La place et la fonction de l'enseignant

L'enseignant n'assure plus du tout la distribution de l'information. Son rôle tout nouveau va être :

- d'aménager l'espace classe de telle façon que l'environnement proche de l'enfant soit le plus riche possible, c'est à dire producteur d'un nombre important d'informations.
- De mettre en place un embryon de la structure.
- De permettre à cette structure de se construire et d'évoluer.
- D'aller vers les enseignés pour les aider. Les apprenants sont dans l'action, l'enseignant lui est derrière eux, parfois avec eux. C'est là seulement qu'il pourra favoriser l'auto-structuration, aider à dénouer des blocages.

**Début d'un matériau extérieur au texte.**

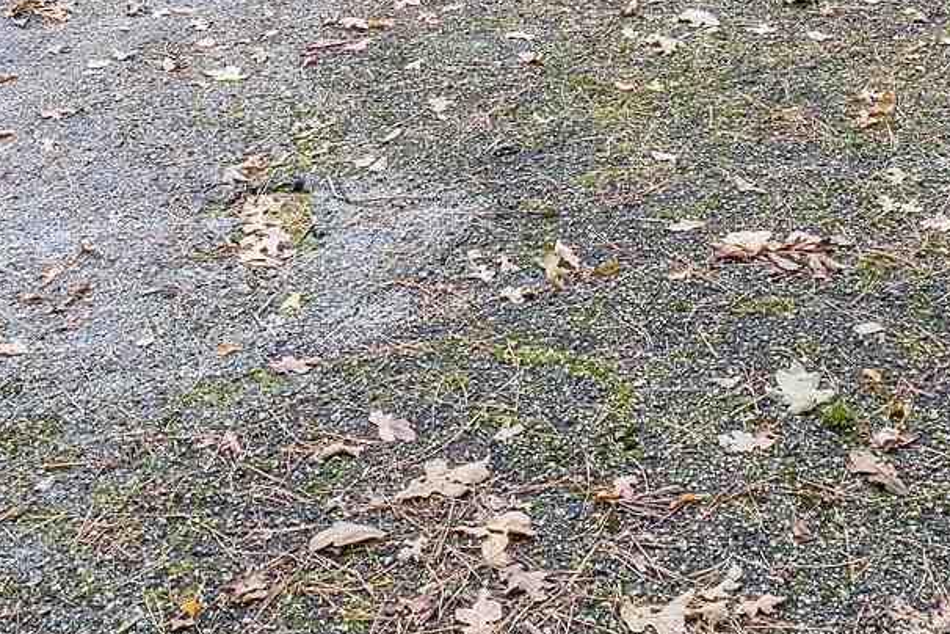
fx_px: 1742
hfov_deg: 30.4
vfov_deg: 18.0
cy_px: -357
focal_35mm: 66
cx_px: 597
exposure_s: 1/13
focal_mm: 16
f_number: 8
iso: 800
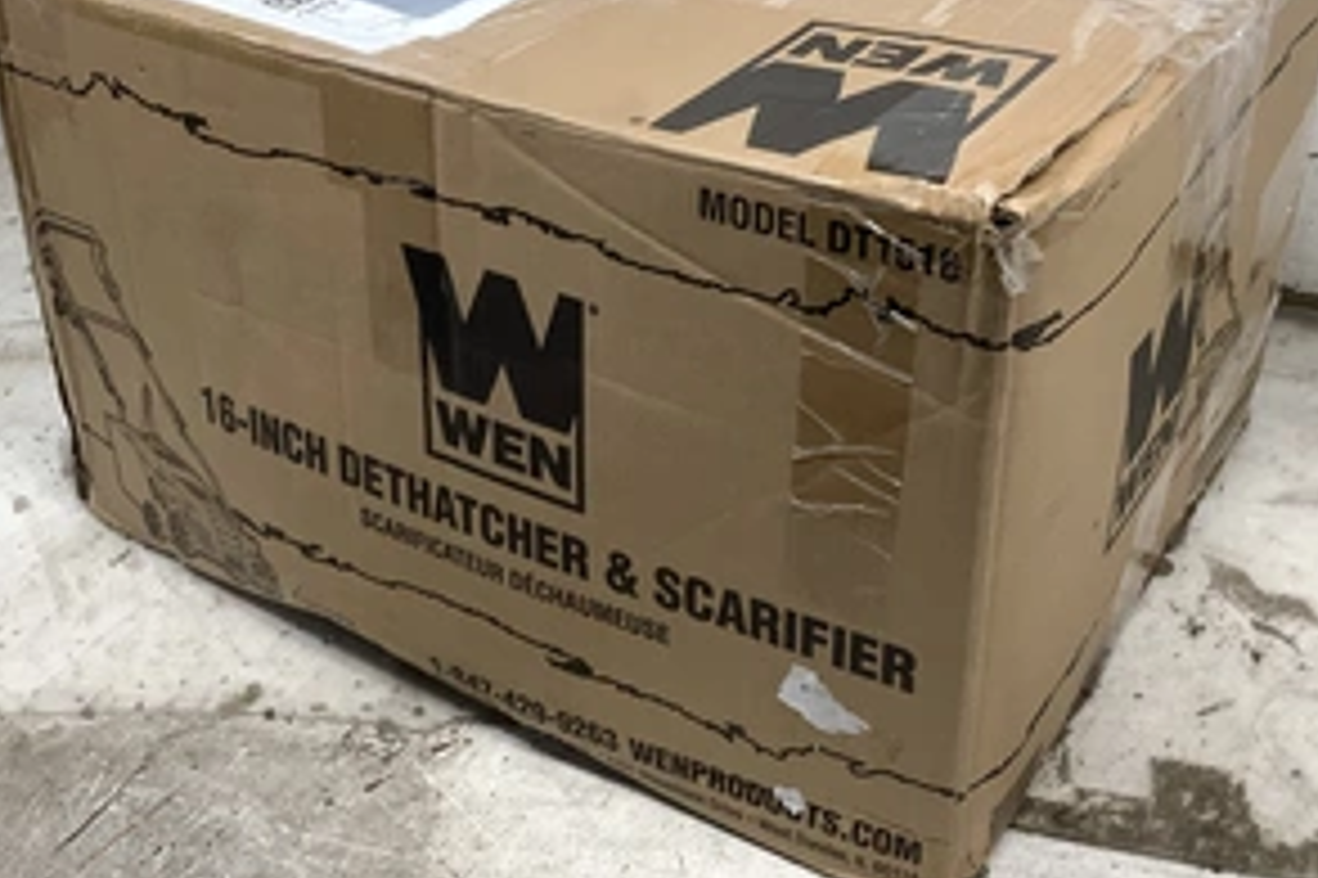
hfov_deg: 44.5
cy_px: 275
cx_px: 634
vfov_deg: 30.2
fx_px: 1610
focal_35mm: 44
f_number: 2.4
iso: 50
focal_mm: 3.3
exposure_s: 1/60
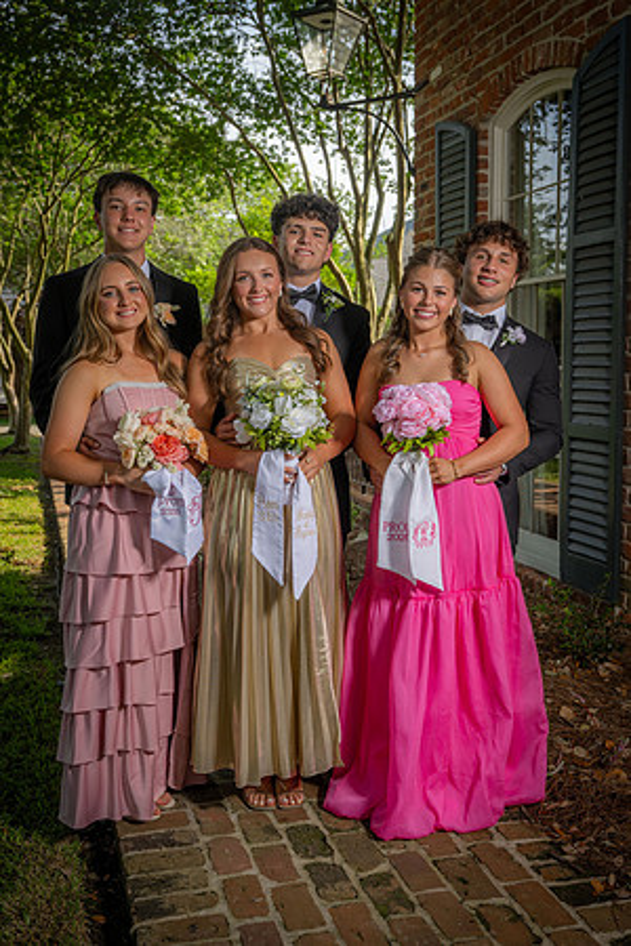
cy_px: 473
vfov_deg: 49.6
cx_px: 316
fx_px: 1025
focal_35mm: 39
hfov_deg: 34.2
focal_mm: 39
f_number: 5.6
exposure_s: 1/160
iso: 100
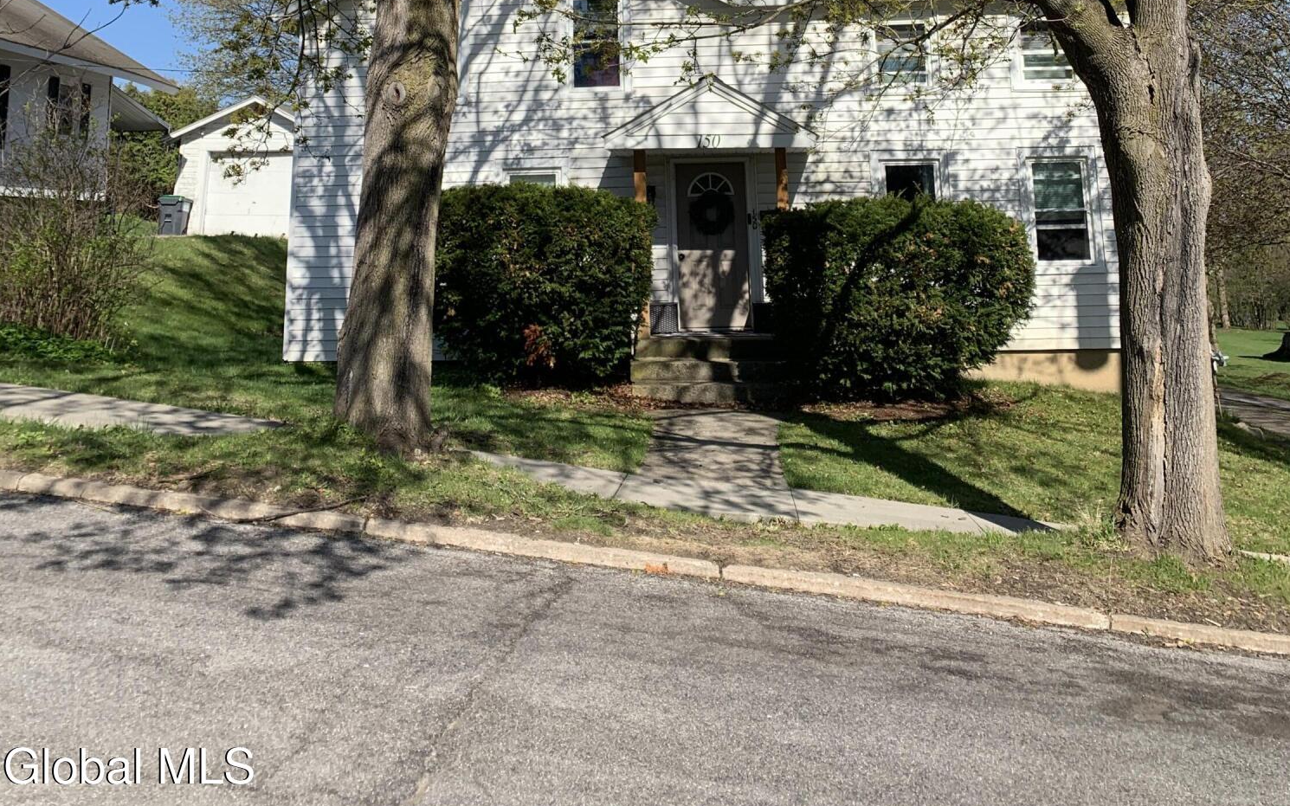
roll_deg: +1.9
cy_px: -20
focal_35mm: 37
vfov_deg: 31.5
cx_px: 648
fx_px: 1301
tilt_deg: +12.6
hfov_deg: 52.8
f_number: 1.8
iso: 25
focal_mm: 4.25
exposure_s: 1/1748
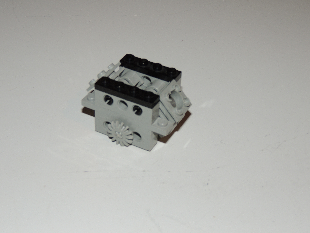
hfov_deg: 27.8
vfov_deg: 21.0
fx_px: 627
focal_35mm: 70
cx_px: 155
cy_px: 116
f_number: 3.9
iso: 125
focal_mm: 12.4
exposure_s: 1/50
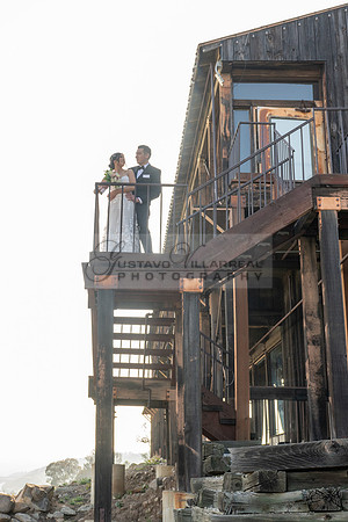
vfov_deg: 39.1
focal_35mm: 51
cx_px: 72
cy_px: 241
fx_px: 734
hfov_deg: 26.2
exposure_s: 1/200
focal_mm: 24
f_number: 7.1
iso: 200
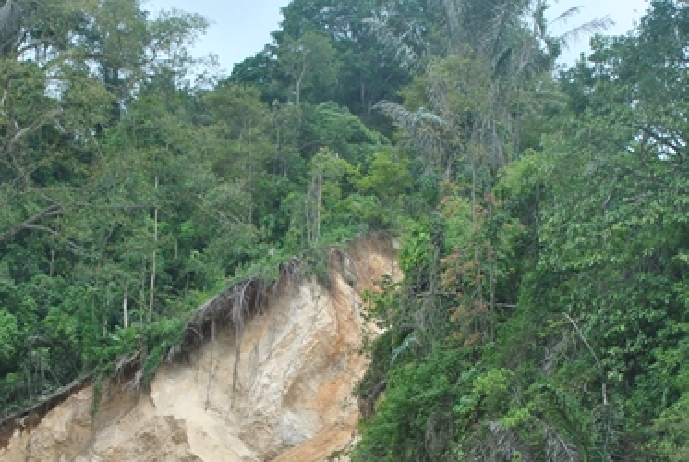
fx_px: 1725
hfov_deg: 22.5
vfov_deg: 15.0
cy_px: 432
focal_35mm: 90
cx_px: 270
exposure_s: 1/160
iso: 200
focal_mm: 32
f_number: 9
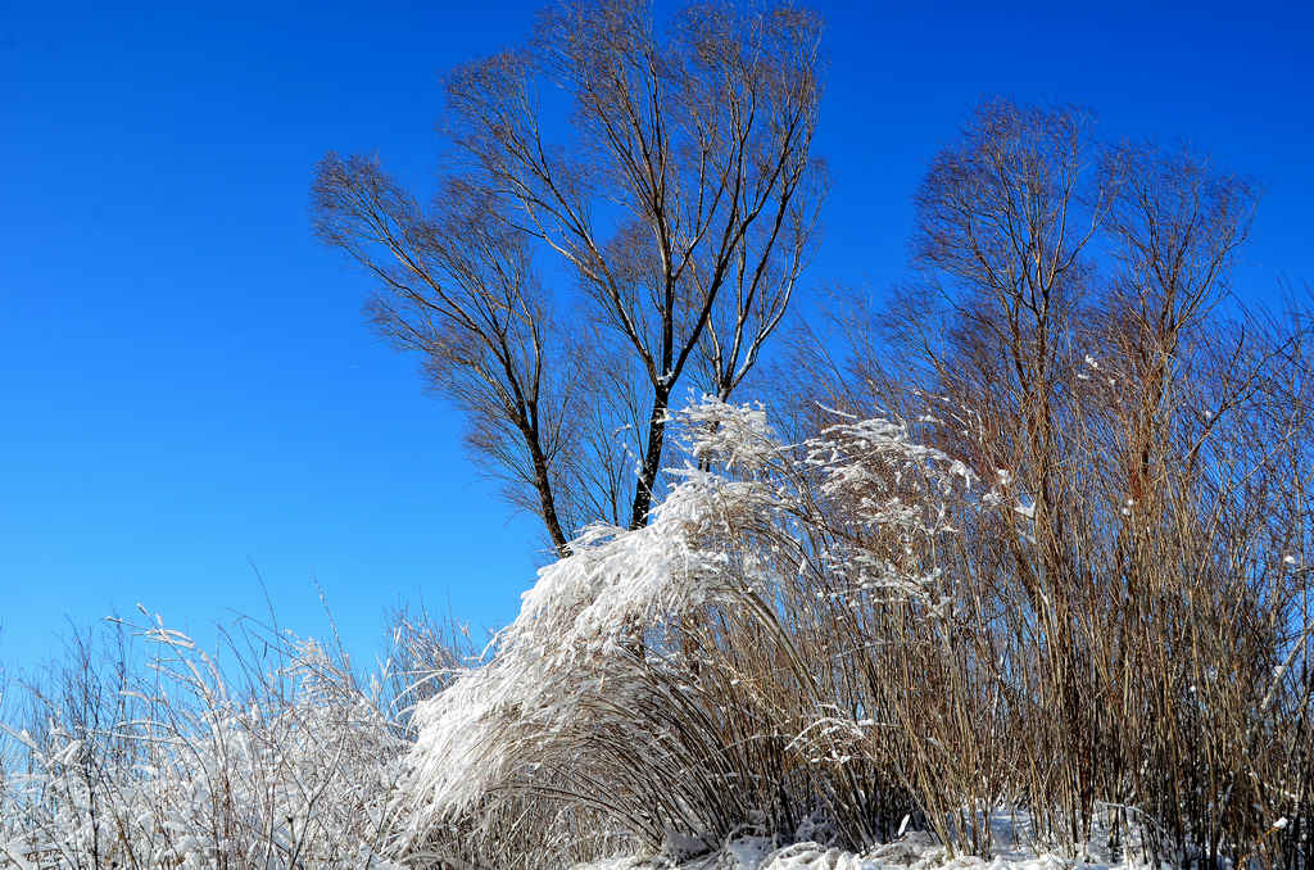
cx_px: 657
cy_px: 435
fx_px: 1202
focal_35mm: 33
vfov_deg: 39.8
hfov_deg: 57.3
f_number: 10
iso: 200
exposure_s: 1/320
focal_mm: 22
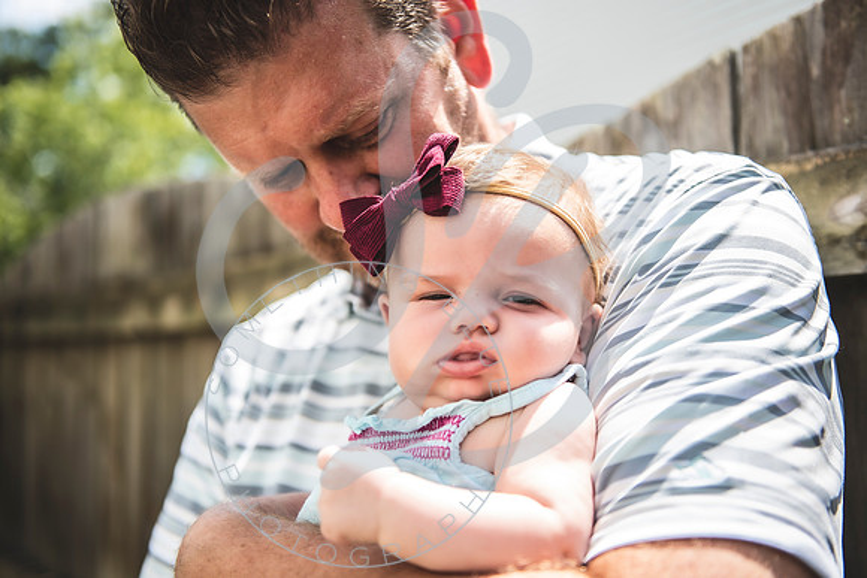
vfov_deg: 30.7
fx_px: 1052
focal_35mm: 44
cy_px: 289
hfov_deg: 44.8
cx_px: 446
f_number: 2.8
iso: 100
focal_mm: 42
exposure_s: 1/800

Lui aussi doit se déplacer. Le précepteur était à côté, l'enseignant traditionnel était devant, le nouvel enseignant est derrière et avec. Dans la structure il est un véritable médiateur.

 

Le bilan d'une première année de pratique a permis d'isoler des domaines sur lesquels des adaptations sont encore à aménager :

- le rapport à la culture, en particulier aux œuvres artistiques et littéraires ;
- le suivi et la valorisation des projets d'enfants de manière à ce que la participation à des ateliers ne conduise pas à un effet " zapping " qui apparaît comme contraire à la construction de langages ;
- l'aide apportée aux enfants en très grande difficulté pour qui le dispositif coopératif de la classe ne semble pas suffire pour leur permettre d'être disponible aux apprentissages ;
- le partenariat avec les familles et leur entrée dans les classes avec pour objectif l'enrichissement des sollicitations proposées aux enfants ;
- la perpétuelle ouverture de l'école sur l'extérieur et la prise en compte des évolutions de la vie du quartier, de la région et de la société.

Le suivi de ce projet de classes uniques et coopératives en école urbaine peut donc être fécond s'il tient compte de ses fondements. Il serait vain de vouloir le jauger à partir de repères pédagogiques ou didactiques dont il ne se réclame pas forcément. Nous proposons dans ce document une liste de repères qui peuvent servir de support aux observations et prises d'informations.
Le chantier est encore important et les contributions coopératives de tous sont nécessaires plus que jamais. L'enjeu est toujours la quête d'approches éducatives permettant à tous d'user de l'école comme ascenseur social et comme ferment de citoyens libres et responsables.